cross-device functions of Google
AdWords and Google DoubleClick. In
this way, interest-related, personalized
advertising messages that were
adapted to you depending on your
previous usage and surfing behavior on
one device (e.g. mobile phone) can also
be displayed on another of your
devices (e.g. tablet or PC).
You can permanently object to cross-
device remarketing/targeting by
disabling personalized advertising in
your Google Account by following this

++++++++++++++++++++

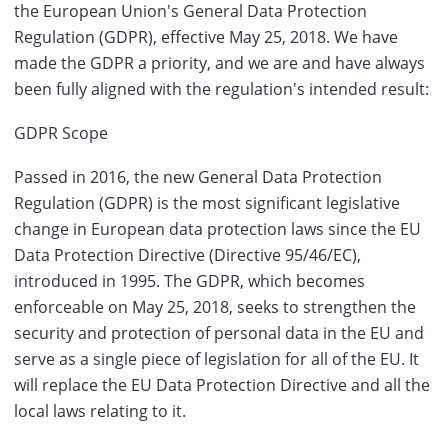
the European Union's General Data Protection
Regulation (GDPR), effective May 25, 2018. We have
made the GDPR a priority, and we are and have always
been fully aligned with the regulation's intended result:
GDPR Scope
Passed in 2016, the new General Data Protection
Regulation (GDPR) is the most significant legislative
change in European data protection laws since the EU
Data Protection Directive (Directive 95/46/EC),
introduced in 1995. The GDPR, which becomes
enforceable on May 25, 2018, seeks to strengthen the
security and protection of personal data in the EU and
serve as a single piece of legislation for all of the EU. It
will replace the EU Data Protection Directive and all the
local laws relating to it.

++++++++++++++++++++

> AIM OF THE TASK:
Could you set down, word for word, only the lines above from the line with "cross-device functions of Google" to the line with "You can permanently", including both?

> WRITTEN RESPONSE:
cross-device functions of Google
AdWords and Google DoubleClick. In
this way, interest-related, personalized
advertising messages that were
adapted to you depending on your
previous usage and surfing behavior on
one device (e.g. mobile phone) can also
be displayed on another of your
devices (e.g. tablet or PC).
You can permanently object to cross-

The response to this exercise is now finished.